INPUT DATA START

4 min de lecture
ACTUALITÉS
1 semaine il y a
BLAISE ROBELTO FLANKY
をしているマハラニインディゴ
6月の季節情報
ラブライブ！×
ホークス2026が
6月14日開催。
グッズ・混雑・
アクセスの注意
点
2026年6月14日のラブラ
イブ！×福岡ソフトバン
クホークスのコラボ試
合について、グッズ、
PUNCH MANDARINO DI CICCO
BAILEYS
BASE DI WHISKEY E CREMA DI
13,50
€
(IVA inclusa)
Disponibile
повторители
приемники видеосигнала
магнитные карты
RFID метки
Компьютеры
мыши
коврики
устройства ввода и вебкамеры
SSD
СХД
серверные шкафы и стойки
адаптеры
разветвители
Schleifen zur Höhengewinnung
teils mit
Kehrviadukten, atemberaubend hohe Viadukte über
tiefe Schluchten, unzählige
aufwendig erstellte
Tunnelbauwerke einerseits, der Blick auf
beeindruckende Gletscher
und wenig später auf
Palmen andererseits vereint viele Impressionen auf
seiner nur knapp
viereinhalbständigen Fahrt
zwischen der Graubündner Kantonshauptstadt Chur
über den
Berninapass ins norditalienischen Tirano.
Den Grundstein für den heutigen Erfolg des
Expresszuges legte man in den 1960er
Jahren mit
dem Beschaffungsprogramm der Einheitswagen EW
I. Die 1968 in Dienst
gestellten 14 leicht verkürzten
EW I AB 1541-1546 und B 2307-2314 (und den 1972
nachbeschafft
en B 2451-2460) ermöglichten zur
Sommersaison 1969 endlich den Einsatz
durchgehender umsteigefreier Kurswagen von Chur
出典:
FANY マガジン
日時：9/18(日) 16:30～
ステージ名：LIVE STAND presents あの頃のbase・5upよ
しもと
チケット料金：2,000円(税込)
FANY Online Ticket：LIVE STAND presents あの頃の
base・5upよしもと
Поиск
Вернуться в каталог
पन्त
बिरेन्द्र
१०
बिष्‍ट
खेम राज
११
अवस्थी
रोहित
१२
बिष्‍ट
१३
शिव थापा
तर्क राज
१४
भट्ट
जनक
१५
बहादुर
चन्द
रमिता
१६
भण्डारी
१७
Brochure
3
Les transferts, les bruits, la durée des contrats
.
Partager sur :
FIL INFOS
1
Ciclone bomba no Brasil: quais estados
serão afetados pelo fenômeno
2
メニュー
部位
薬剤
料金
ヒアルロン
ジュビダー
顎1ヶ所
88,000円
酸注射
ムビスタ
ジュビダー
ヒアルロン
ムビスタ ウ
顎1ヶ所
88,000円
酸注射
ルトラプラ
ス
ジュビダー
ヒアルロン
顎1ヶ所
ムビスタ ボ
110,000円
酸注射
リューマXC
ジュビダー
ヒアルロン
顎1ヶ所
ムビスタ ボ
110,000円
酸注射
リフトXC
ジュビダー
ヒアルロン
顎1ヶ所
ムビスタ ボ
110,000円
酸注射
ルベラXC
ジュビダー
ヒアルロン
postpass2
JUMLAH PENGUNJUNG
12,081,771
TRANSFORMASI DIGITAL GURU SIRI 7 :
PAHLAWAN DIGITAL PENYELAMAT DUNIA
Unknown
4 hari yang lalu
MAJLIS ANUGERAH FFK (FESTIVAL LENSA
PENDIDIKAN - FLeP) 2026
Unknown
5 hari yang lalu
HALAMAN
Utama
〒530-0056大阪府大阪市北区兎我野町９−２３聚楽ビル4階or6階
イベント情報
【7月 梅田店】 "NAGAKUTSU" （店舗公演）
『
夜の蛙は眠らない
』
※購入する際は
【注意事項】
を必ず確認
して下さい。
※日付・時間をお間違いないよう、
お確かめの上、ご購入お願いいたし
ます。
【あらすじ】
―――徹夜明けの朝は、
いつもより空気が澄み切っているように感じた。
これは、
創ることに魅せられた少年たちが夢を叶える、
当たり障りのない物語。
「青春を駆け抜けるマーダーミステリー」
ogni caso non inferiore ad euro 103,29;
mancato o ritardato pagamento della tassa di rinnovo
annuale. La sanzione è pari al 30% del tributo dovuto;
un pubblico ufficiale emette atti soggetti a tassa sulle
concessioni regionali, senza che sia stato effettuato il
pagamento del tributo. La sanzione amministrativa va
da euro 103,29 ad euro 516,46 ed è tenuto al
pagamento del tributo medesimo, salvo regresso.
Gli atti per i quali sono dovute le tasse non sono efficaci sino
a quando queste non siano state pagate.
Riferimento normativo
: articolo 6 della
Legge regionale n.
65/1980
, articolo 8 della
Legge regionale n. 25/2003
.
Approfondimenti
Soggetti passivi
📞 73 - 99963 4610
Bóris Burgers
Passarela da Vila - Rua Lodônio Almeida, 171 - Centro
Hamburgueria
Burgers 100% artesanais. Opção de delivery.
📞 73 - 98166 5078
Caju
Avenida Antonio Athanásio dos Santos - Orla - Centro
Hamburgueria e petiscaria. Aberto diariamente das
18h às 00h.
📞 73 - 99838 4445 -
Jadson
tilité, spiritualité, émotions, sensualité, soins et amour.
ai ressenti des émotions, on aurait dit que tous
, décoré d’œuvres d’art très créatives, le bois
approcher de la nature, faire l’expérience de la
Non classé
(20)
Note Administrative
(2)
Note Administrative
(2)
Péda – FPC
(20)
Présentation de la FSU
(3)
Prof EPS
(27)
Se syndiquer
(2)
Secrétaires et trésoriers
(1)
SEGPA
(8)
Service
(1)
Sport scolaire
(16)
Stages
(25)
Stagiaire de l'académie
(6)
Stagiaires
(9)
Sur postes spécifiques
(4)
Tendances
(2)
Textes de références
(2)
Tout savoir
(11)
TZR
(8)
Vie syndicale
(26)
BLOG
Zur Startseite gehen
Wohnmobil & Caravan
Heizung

INPUT DATA END

= WHAT IS EXPECTED =
Copy each line from the entries above that has the word "atti" in it.

= ANSWER FOR THE TASK =
un pubblico ufficiale emette atti soggetti a tassa sulle
Gli atti per i quali sono dovute le tasse non sono efficaci sino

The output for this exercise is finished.